Vlnr staand: Jantje Meursing (1859-1940), Anna Meursing (1870-1927), Gerard Houwing (1866-1915), Agatha Meursing (1857-1919, Hessel Zeehuisen (1859-1938), Fokke Meursing (1867-1946), Alberdina Meursing (1872-1935), Nicolaas Albert Meursing (1836-1919) en Uipko Obbo Stikker (1862-1945). Vlnr zittend: Jan Marie Carel Uitenhage de Mist (1857-1932), Jannetje Cleijndert (1832-1892), Aalrik Hooites Meursing (1824-1904), Jan Meursing (1876-1952) en Ida Meursing (1865-1934).

Aalrik woonde vanaf dan met 5 kinderen in het grote huis aan de Prins Hendrikkade. Dien woont nog thuis, de andere dochters zijn getrouwd of verloofd. Op haar twintigste jaar kreeg zij vanzelfsprekend de zorg voor de hele huishouding, de broers doen natuurlijk niets aan het huishouden. Pa is daarbij moeilijk en veeleisend.
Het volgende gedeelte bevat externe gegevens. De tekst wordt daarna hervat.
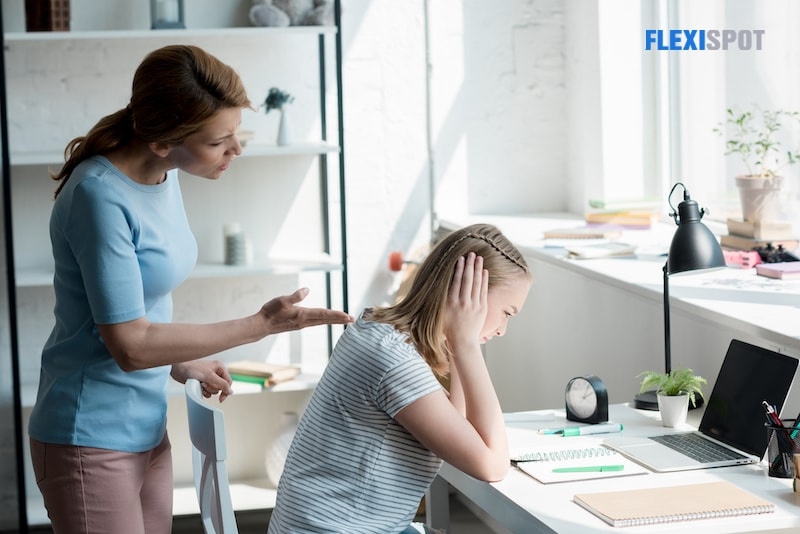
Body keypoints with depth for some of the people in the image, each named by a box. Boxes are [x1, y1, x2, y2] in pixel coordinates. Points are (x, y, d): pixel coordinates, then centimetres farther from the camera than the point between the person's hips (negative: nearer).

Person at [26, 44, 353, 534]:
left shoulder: (164, 176, 2)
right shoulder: (101, 196, -22)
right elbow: (130, 346, -20)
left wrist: (182, 363, 7)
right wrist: (261, 325, -18)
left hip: (147, 426, 8)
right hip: (94, 438, -7)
Iedere zondag komt de familie op de Prins Hendrikkade bijeen om uitgebreid te dineren.
Klaas gaat met de kinderen Zondags altijd naar Artis en komt dan tegen vijf uur hier eeten. Rudolf zou ook komen, ik had de voorkamer lekker warm en wachtte zoo de kinderen op. Daar komen ze, drie hardloopers voorop met bloozenden gezichten en stoomblazende uit hunnen monden juigende ‘dag opa, dag opa’ “ (uit een brief van Aalrik aan dochter Ida, 6 maart 1902).
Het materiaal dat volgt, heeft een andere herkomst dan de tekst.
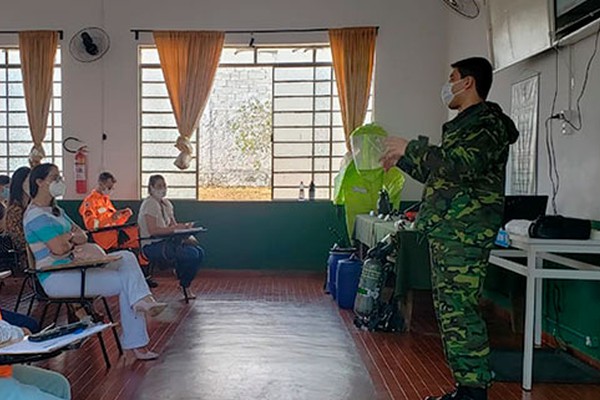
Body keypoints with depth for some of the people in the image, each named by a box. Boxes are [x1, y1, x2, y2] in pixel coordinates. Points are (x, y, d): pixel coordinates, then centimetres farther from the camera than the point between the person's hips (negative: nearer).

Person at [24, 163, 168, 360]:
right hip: (56, 278, -9)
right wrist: (72, 236, -1)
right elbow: (58, 248, -23)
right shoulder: (35, 215, -13)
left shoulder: (55, 210, 18)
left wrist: (68, 238, -13)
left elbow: (82, 236, 11)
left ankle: (142, 301, -21)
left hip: (74, 268, 9)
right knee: (124, 280, -14)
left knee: (126, 257, -6)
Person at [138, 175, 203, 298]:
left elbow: (173, 224, 17)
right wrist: (174, 228, -23)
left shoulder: (166, 204, 16)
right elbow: (152, 230, -21)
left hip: (165, 242, 9)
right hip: (152, 246, -9)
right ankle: (179, 271, 8)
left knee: (199, 252, -7)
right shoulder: (149, 204, -11)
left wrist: (183, 226, -4)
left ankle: (186, 287, 5)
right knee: (192, 253, -24)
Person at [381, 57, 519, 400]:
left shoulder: (487, 122, -6)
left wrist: (411, 148, -16)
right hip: (446, 231, 10)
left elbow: (461, 166, -24)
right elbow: (438, 174, 31)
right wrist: (402, 159, 28)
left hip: (464, 233, -10)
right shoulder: (464, 125, 25)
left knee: (460, 311, -11)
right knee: (449, 309, 11)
Aalrik overlijdt op 21 februari 1904 in Amsterdam op 79 jarige leeftijd. Jans de Jong Cleijndert, dochter van jeugdvriend Dirk Cleijndert, schrijft aan Ida in een condoleancebrief op 8 maart 1904:
… Wat zal het heengaan van je vader een droeve leegte in jelui kring achter laten. De laatste jaren van zijn welbesteed leven waren zoo gelukkig zonder eenig leed. Wat houden de kleinkinderen een heerlijke herinnering aan dien grootvader die zoo goed voor hen was! Den vorigen avond hadden we er over gesproken het voor je vader maar vooral voor Fok en Jan niet te wenschen zou zijn als hij sukkelend werd. Het is zulk een gelukkig rustig heengaan geweest als je het ieder zoo graag zou gunnen. Het trof vader innig en dubbel hard viel het hem te moeten thuis blijven. Het was een tijdperk van ruim zestig jaar dat werd afgesloten. Er waren voor vader zooveel herinneringen aan verbonden, zij waren zulke beste vrinden geweest”.

De wekelijkse familiediners op zondag werden na het overlijden van Aalrik voortgezet, nu steeds bij een ander thuis.

Bronnen:
De Cleijnderts van Nieuwendam, Cleijndert Vereniging 2002.